> _Что нужно сделать_:
1) Ответьте на вопросы по отрывку.
(а) Какое учреждение размещалось на Лубянке до революции?
(б) На какой срок молодого американца изолировали от внешнего мира?
(в) Из чего он сделал иглу?
2) Воспроизведите слово в слово часть отрывка: всё начиная со слов «Рассказывая о том, что» и вплоть до слов «граждан обычным словосочетанием.».

> _Отрывок_:
---
Рассказывая о том, что до революции на Лубянке размещалось Государственное страховое общество, Долгун пишет, что знаменитую тюрьму стали называть в народе ГосСТРАХ, и объясняет американскому читателю смысл этой игры слов, давно ставших для советских граждан обычным словосочетанием.
История Долгуна – это не только история американца в ГУЛАГе, это – история Робинзона Крузо в настоящем аду. С первого же допроса молодого американца в буквальном смысле слова изолировали от внешнего мира на полтора года. Его лишили сна и покоя, подвергали самым изощренным пыткам и издевательствам, морили голодом, но он выжил. Он разработал свою систему выживания, в которой главным образом полагался на память и воображение. Днями и ночами он припоминал все прочитанные когда-либо книги и виденные кинофильмы, разговоры, улицы и лица. Он соорудил самодельный календарь, научился спать сидя и обходиться без туалетной бумаги, сделал иглу из выловленной в супе рыбьей кости, а из нитки – «мерку», которой тщательно измерял все камеры. Он распевал развеселые американские песенки (включая знаменитую «Чатаногу Чу-Чу» из «Серенады Солнечной долины») и, педантично просчитывая количество шагов, «уходил из Советского Союза». Метр за метром, улица за улицей, город за городом, страна за страной – так он шагал и шагал по камере, «пересекая Европу – на Запад».
---
> _Собранные данные_:
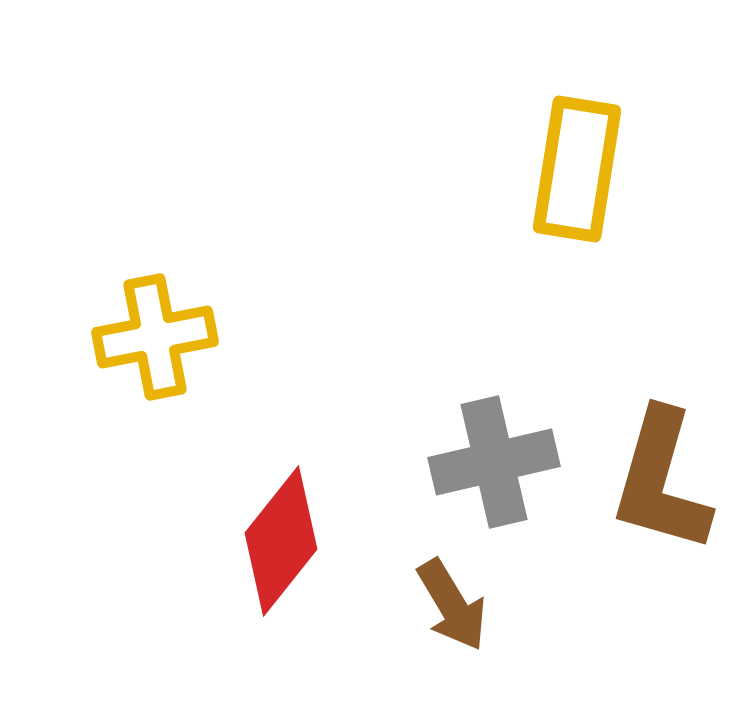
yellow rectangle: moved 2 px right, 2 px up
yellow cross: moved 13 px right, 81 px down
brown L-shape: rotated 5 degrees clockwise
---
> _Ответы к заданиям_:
1)
(а) На Лубянке размещалось Государственное страховое общество.
(б) Его изолировали на полтора года.
(в) Иглу он сделал из рыбьей кости, выловленной в супе.

2)
Рассказывая о том, что до революции на Лубянке размещалось Государственное страховое общество, Долгун пишет, что знаменитую тюрьму стали называть в народе ГосСТРАХ, и объясняет американскому читателю смысл этой игры слов, давно ставших для советских граждан обычным словосочетанием.